(Input data begins)

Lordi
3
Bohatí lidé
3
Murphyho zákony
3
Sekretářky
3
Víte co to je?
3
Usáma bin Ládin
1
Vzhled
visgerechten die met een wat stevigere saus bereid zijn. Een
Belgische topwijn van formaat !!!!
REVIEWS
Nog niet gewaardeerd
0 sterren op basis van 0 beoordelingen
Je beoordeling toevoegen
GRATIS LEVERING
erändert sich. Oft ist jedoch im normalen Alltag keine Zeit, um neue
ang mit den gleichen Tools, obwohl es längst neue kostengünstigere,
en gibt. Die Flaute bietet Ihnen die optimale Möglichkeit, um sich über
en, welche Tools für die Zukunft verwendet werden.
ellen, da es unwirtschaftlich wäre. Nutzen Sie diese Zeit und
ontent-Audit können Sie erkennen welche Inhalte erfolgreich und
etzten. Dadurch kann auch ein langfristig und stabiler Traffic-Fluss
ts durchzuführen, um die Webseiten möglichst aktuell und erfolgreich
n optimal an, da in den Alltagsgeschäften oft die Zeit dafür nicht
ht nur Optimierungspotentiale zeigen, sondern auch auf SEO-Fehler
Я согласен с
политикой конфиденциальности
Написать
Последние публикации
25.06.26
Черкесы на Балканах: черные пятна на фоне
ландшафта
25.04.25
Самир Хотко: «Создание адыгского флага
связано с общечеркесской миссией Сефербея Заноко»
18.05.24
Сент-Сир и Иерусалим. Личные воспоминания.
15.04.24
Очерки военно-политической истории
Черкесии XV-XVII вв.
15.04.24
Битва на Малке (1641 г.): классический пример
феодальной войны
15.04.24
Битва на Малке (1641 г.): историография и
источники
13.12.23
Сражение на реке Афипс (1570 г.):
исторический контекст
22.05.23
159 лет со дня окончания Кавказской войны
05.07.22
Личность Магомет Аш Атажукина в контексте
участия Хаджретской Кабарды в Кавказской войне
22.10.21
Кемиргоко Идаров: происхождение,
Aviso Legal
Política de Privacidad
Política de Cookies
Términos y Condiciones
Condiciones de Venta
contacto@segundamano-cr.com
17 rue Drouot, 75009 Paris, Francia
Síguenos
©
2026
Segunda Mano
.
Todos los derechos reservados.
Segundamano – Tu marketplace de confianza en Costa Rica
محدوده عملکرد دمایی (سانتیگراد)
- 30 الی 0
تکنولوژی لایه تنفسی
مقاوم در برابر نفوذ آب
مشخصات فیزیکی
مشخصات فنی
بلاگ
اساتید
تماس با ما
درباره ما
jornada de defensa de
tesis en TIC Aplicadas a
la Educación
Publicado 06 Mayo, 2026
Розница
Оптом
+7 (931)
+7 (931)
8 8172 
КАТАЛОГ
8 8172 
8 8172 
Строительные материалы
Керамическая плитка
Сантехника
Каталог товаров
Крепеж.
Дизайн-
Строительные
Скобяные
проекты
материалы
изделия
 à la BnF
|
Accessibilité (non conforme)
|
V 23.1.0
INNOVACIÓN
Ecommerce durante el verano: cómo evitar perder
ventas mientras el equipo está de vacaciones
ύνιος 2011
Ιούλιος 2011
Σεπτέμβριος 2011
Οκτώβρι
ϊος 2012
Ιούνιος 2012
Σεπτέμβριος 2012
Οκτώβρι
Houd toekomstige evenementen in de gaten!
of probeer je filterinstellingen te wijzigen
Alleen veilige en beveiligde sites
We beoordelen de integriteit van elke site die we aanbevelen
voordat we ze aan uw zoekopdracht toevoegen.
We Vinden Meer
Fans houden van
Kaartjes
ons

(Input data ends)

Your task: Reproduce every line of the material above verbatim, in the same order, without changing any characters.

Written solution:
Lordi
3
Bohatí lidé
3
Murphyho zákony
3
Sekretářky
3
Víte co to je?
3
Usáma bin Ládin
1
Vzhled
visgerechten die met een wat stevigere saus bereid zijn. Een
Belgische topwijn van formaat !!!!
REVIEWS
Nog niet gewaardeerd
0 sterren op basis van 0 beoordelingen
Je beoordeling toevoegen
GRATIS LEVERING
erändert sich. Oft ist jedoch im normalen Alltag keine Zeit, um neue
ang mit den gleichen Tools, obwohl es längst neue kostengünstigere,
en gibt. Die Flaute bietet Ihnen die optimale Möglichkeit, um sich über
en, welche Tools für die Zukunft verwendet werden.
ellen, da es unwirtschaftlich wäre. Nutzen Sie diese Zeit und
ontent-Audit können Sie erkennen welche Inhalte erfolgreich und
etzten. Dadurch kann auch ein langfristig und stabiler Traffic-Fluss
ts durchzuführen, um die Webseiten möglichst aktuell und erfolgreich
n optimal an, da in den Alltagsgeschäften oft die Zeit dafür nicht
ht nur Optimierungspotentiale zeigen, sondern auch auf SEO-Fehler
Я согласен с
политикой конфиденциальности
Написать
Последние публикации
25.06.26
Черкесы на Балканах: черные пятна на фоне
ландшафта
25.04.25
Самир Хотко: «Создание адыгского флага
связано с общечеркесской миссией Сефербея Заноко»
18.05.24
Сент-Сир и Иерусалим. Личные воспоминания.
15.04.24
Очерки военно-политической истории
Черкесии XV-XVII вв.
15.04.24
Битва на Малке (1641 г.): классический пример
феодальной войны
15.04.24
Битва на Малке (1641 г.): историография и
источники
13.12.23
Сражение на реке Афипс (1570 г.):
исторический контекст
22.05.23
159 лет со дня окончания Кавказской войны
05.07.22
Личность Магомет Аш Атажукина в контексте
участия Хаджретской Кабарды в Кавказской войне
22.10.21
Кемиргоко Идаров: происхождение,
Aviso Legal
Política de Privacidad
Política de Cookies
Términos y Condiciones
Condiciones de Venta
contacto@segundamano-cr.com
17 rue Drouot, 75009 Paris, Francia
Síguenos
©
2026
Segunda Mano
.
Todos los derechos reservados.
Segundamano – Tu marketplace de confianza en Costa Rica
محدوده عملکرد دمایی (سانتیگراد)
- 30 الی 0
تکنولوژی لایه تنفسی
مقاوم در برابر نفوذ آب
مشخصات فیزیکی
مشخصات فنی
بلاگ
اساتید
تماس با ما
درباره ما
jornada de defensa de
tesis en TIC Aplicadas a
la Educación
Publicado 06 Mayo, 2026
Розница
Оптом
+7 (931)
+7 (931)
8 8172 
КАТАЛОГ
8 8172 
8 8172 
Строительные материалы
Керамическая плитка
Сантехника
Каталог товаров
Крепеж.
Дизайн-
Строительные
Скобяные
проекты
материалы
изделия
 à la BnF
|
Accessibilité (non conforme)
|
V 23.1.0
INNOVACIÓN
Ecommerce durante el verano: cómo evitar perder
ventas mientras el equipo está de vacaciones
ύνιος 2011
Ιούλιος 2011
Σεπτέμβριος 2011
Οκτώβρι
ϊος 2012
Ιούνιος 2012
Σεπτέμβριος 2012
Οκτώβρι
Houd toekomstige evenementen in de gaten!
of probeer je filterinstellingen te wijzigen
Alleen veilige en beveiligde sites
We beoordelen de integriteit van elke site die we aanbevelen
voordat we ze aan uw zoekopdracht toevoegen.
We Vinden Meer
Fans houden van
Kaartjes
ons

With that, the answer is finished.